Author : Stephanie L. Dunn

Sol System: 4509 CE

“Final log: Every planet has people on it, most of the moons as well, hundreds of sovereign city stations scattered like a game of marbles between Venus and The Kuiper belt and a few brave colonies even further out. Twenty Billion people inhabit a ball shaped chunk of space roughly 100,000 AU, or two light-years in diameter. We long ago shed our gods, our guns, conquered disease and hunger – even hobbled death itself. It was not uncommon for a person to see their third century if accident or intent did not overtake them. Earth to Mars in a day, to Neptune in a week, to the most distant station a mere dozen weeks, our technology fast and safe.

(Shuddering sigh)

So why have we never reached even the nearest star system, are we simply content to observe their glory from afar?

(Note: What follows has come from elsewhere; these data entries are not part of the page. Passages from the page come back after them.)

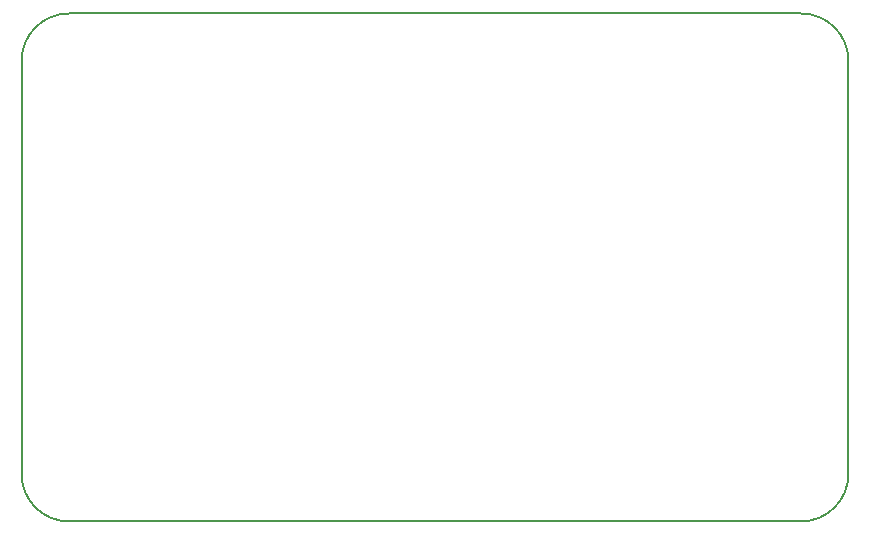
<source format=gbr>
G04 #@! TF.FileFunction,Profile,NP*
%FSLAX45Y45*%
G04 Gerber Fmt 4.5, Leading zero omitted, Abs format (unit mm)*
G04 Created by KiCad (PCBNEW (after 2015-may-01 BZR unknown)-product) date 21-May-15 9:31:02 AM*
%MOMM*%
G01*
G04 APERTURE LIST*
%ADD10C,0.100000*%
%ADD11C,0.149860*%
G04 APERTURE END LIST*
D10*
D11*
X6500000Y-11500000D02*
X6500000Y-8000000D01*
X13100000Y-11900000D02*
X6900000Y-11900000D01*
X13500000Y-8000000D02*
X13500000Y-11500000D01*
X6900000Y-7600000D02*
X13100000Y-7600000D01*
X6900000Y-7600000D02*
G75*
G03X6500000Y-8000000I0J-400000D01*
G01*
X13500000Y-8000000D02*
G75*
G03X13100000Y-7600000I-400000J0D01*
G01*
X13100000Y-11900000D02*
G75*
G03X13500000Y-11500000I0J400000D01*
G01*
X6500000Y-11500000D02*
G75*
G03X6900000Y-11900000I400000J0D01*
G01*
M02*

</source>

The distant stars bloom, blaze and die, some in violent and beautiful displays while others demurely came and went before they were ever perceived. We would get no closer to them than the length of our tether – our connection to our own star. The leash extended generously to the Oort Cloud where our sun becomes lost in the galactic background. What barred us from unclipping that leash was fear. To play in the shallows within sight of shore was pleasant enough but to lose sight of that beacon in the heavens, our sun, caused a deadly panic. Psychologists could neither fathom nor treat the insanity that drove pilots to ram their ships into asteroids or comets; engineers to sabotage their beloved engines, crewmen open airlocks exposing the ship’s occupants to heartless space. The suicide barrier, as it’s come to be known, was a line the human race couldn’t cross.”

*crackle* “Wayfair City station to unknown craft, please reply.”

“Computer, end log … open a channel to Wayfair.”

“Compliance.”

“Wayfair, this is the private yacht Vingilot registry HPL8472 of Ganymede, Captain and sole occupant Kaalyndahl Crafter speaking.”

“Welcome to Wayfair, Captain Crafter…”

(Strained silence)

“You may as well ask, you see it on your screen.”

“Oh … uhm. Records show you registered a flight plan into the suicide zone a year ago?”

“Yes, I did.”

“Okay. Station Commander Marsh would like to see you once you dock, please, follow the beacon in.”

“Acknowledged, Crafter out. Computer set course for the beacon and engage docking autopilot. *beep* Open and continue log.”

“Compliance.”

“No one has ever entered the suicide zone and returned sane, if they returned at all.”

*click*

“Now they will know their fear is valid, but there is nothing out there that can cause physical harm … because there is nothing out there at all. The distant stars and galaxies are but mirages caused by the Oort Cloud’s shell! We are alone in the universe, and I have seen the shimmering globe of our domain against the endless, starless void.”